01. Got To Have Faith
02. Forever Travelling
03. Devil Sings the Blues
04. Wish You Were Here (PINK FLOYD)
05. Dreamer
06. Love to Love (UFO )
07. The Final Countdown
08. Yesterday’s News
09. Since I’ve Been Lovin’ You (LED ZEPPELIN)
10. Hero
11. Suicide (THIN LIZZY)
12. Memories
13. Superstitious
14. Rock the Night

Rok wydania: 2008
Wydawca: Hell & Devil


Ja tu czegoś nie rozumiem. Europe się reaktywowało te kilka lat temu i okazuje się, że w Świecie zapełniają sale koncertowe a kluby pękają w szwach. Tymczasem w Polsce? Nic, cisza. Nie ma koncertów, nie są puszczani w stacjach radiowych (no, poza Antyradiem, gdzie czasem coś tam z „Secret Society” możemy usłyszeć), zero promocji, cisza i zapewne ogólne przekonanie, że Europe wciąż nie gra. W czym tkwi problem? Gdzie leży przyczyna tego stanu rzeczy? Nie mam pojęcia, zwłaszcza w kontekście faktu, że na zeszłorocznym koncercie zespołu w Pradze była cała masa Polaków.

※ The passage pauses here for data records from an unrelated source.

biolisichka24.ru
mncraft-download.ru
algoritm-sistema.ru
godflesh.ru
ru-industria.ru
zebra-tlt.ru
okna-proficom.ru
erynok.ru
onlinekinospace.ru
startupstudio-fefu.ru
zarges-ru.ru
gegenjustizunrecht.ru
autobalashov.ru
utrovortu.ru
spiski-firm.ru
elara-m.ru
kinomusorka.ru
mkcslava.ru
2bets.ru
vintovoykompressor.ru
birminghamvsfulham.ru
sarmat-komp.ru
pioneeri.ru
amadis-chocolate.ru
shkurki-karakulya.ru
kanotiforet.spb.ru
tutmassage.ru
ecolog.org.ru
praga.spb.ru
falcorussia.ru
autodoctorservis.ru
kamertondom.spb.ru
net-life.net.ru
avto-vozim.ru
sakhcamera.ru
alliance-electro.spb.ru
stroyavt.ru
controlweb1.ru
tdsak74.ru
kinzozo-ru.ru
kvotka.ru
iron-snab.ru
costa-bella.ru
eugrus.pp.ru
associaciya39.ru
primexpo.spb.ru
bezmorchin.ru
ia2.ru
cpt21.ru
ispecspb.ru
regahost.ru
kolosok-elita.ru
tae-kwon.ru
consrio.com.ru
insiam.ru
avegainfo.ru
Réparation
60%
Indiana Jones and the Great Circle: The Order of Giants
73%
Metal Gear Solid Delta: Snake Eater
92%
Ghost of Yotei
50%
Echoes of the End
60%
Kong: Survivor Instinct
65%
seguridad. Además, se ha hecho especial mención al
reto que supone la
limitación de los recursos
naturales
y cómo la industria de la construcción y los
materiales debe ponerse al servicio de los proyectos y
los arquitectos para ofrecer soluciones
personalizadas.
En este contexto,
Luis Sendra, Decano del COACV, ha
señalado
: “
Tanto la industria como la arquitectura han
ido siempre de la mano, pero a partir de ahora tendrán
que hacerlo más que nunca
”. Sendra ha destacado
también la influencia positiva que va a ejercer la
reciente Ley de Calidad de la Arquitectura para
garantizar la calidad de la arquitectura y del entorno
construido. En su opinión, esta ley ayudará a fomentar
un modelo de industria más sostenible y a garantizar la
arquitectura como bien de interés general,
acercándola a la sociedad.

Porzućmy może jednak te wywody i przejdźmy do samego krążka „Almost Unplugged”. Jak sama nazwa wskazuje jest „prawie” akustycznie i tylko można pozazdrościć tym szczęśliwcom, którzy uczestniczyli w tym wydarzeniu „na żywo”. Nowe aranżacje znanych przebojów zespołu oraz kilka coverów, które zaprezentowali ukazuje zespół w wyśmienitej formie. Na wydawnictwie usłyszymy między innymi znakomicie odegrany klasyk Pink Floyd „Wish You Were Here” czy genialny „Love to Love” z repertuaru UFO. Repertuar Europe reprezentują między innymi prześliczne „Dreamer”, zaskakujące swą aranżacją „The Final Countdown” – zapewniam wszystkich, którzy znają ten utwór, ze będziecie niezwykle zaskoczeni. Zmieniona melodia i słynny motyw klawiszowy odegrany przez instrumenty smyczkowe powodują, ze utwór nabiera nowego wymiaru i swoistej szlachetności. Największą niespodzianką jest chyba tutaj „Memories”. Kompozycja, pochodząca z debiutanckiego krążka zespołu od wielu lat nie była przez zespół grana a tutaj (sądząc po reakcji publiczności) była niezwykle miłą niespodzianką i została przyjęta co najmniej entuzjastycznie. Brawurowym, akustycznym solem gitarowym popisał się tu John Norum, który przebiera palcami po gryfie aż miło. Na sam koniec otrzymujemy „Superstitious” wzbogacone w ładnie zaaranżowane partie skrzypiec i w sumie „nieakustyczne” „Rock the Night”, które w sposób idealny, żywiołowo i z wykopem zakończyło ten występ – wspólne śpiewy z publicznością i niestety na tym koniec. Z ostatnich dwóch wydawnictw Szwedów słyszymy (moim zdaniem średnio udane) „Got to Have Faith”, rewelacyjne, utrzymane w duchu Led Zeppelin „Devil Sings the Blues”, „Forever Travelling” oraz niezwykłej urody balladę „Hero”.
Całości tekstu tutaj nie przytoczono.